Entering the Black Abyss

Jessica Scott

Since I conquered the Black Odyssey (the newest caving adventure with the Legendary Black Water Rafting Co) back last November, and loved every moment of it, I have been dying to get back into those caves. So when asked if I wanted to go back down to Waitomo and do the Black Abyss, I didn’t hesitate for a second. I spent the two weeks leading up to it so excited, and now that it’s over, all I want to do is go back for more.

Once we arrived we were greeted by our guides, who were very friendly, professional and made the trip a breeze. We were taken down to the area where we get suited up into our wetsuits. Wetsuits are not the most flattering of outfits, but when it comes to caving, appearance becomes very unimportant once you’re in the water. I was thankful to have that wetsuit on as the water was cold!
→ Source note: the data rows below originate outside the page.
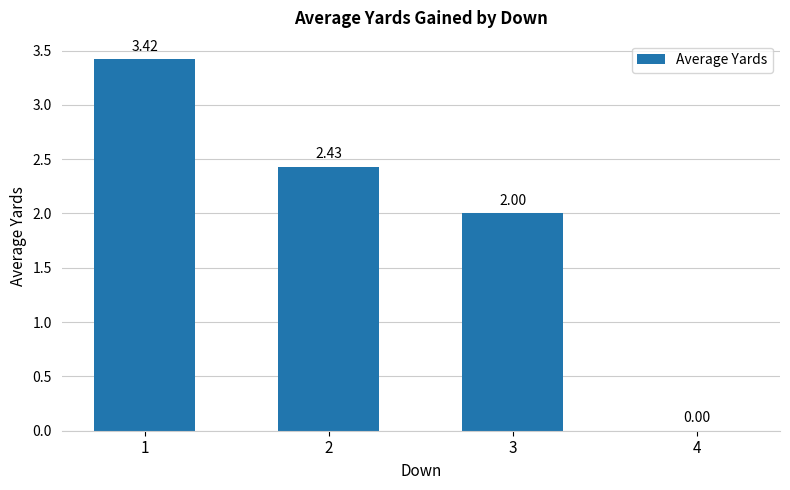

Are the bars horizontal?

No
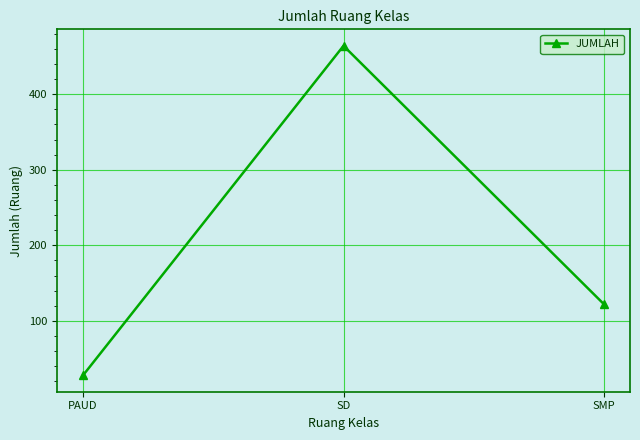

At which category does the chart reach its peak across all series?

SD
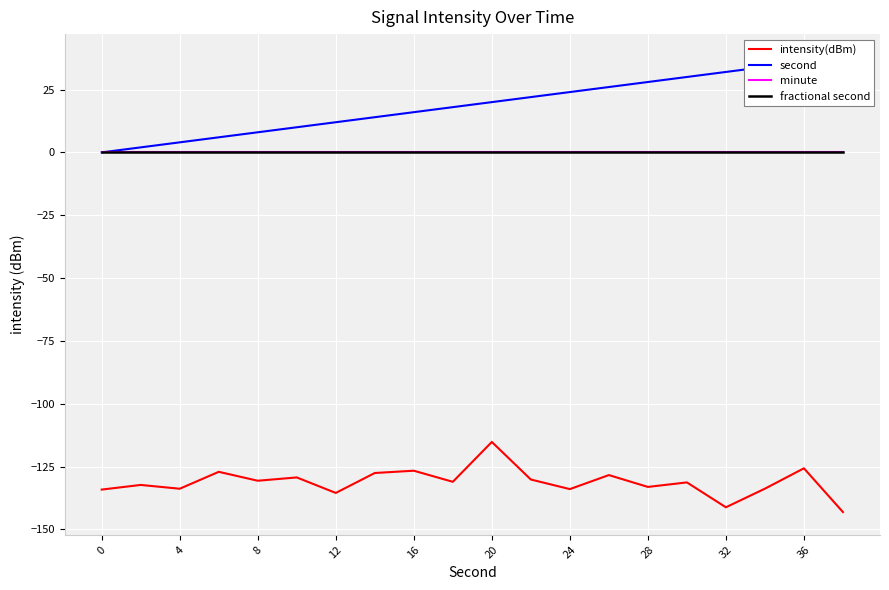

What are all the series names shown in the legend?

intensity(dBm), second, minute, fractional second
We made the short drive to the cave entrance and walked up to where you do abseil training before going in. It’s very simple and straightforward and it’s helpful to do it so that you get an understanding of how safe you are.  It was then time to go into the cave (the moment I had been waiting for).  We began with a 35 metre abseil into Ruakuri cave, which was so much fun. It gets a little bit tight in one spot, which I initially closed my eyes for, but an impromptu pep talk to myself worked and I opened my eyes and was on my way. Next up was a flying fox, which our guides thought would be fun to do in the dark, so off our helmet lights went and we flew through the cave in complete darkness. 
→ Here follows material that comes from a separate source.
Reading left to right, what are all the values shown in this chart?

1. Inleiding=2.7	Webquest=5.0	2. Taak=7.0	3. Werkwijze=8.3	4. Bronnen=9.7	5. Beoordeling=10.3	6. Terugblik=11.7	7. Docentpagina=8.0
After this we had a little break before we had to jump into the stream that was below us. This was the part I was least looking forward to. I'm not a fan of jumping into cold water but I knew I had to as it was all part of the Black Abyss experience. It wasn’t actually as bad as I thought it would be, and I even enjoyed the thrill of the jump, and seeing the water rush towards me. The going underwater part was my least enjoyable moment of my day, however, but I soon got over that because I was only under for a second. Once I resurfaced, I realized I'd made it down and was about to see some amazing glow-worms. 
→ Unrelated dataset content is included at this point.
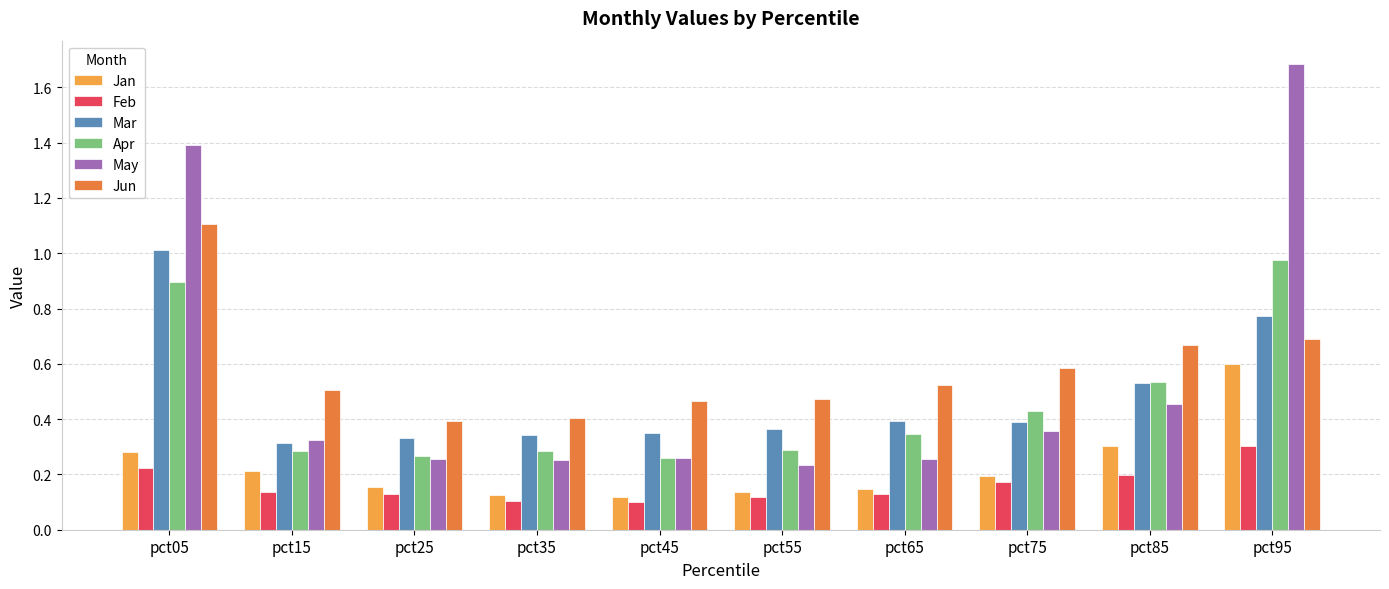

The value of May at pct25 is 0.4. True or false?

False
We all made our way down the stream, at first by using a rope to guide us, and then after that we all linked up with each other and paddled our way under the glow-worms, which was an incredible experience. It really is like looking up at hundreds of stars. We then had to paddle back in the same direction we came from, and headed towards the first little waterfall to go down. There’s a slide built into the side of it which we slid down, face first, which was awesome fun. We then waded through shallow (and sometimes not so shallow) water to make our way out of the cave. On the way some of us crawled through some tight spaces for an added bit of fun. To get out of the cave you have to go down a small tributary off the main stream and since we were about 60 metres underground by this point, the only way out was by going up, and by going up I mean going up waterfalls! The first waterfall was the biggest one, and the guides helped us place our hands and feet in the right place as we climbed and pulled ourselves up into the top of the waterfall. The second one didn't involve as much climbing but again we were told where to place our feet and hands. Once up that last one we could start seeing daylight again, and we emerged from the cave back out into the open air, feeling amazing and wondering where the time went because it all happened so fast.

The whole experience is about 5 hours (that includes meeting the guides and getting ready), and a moderate level of fitness is required as it is quite challenging in parts. The Black Abyss tour is a must-do for everyone and Black Water Rafting should be added to everyone’s bucket list. It’s now been ticked off of mine and I would do it again in a heartbeat.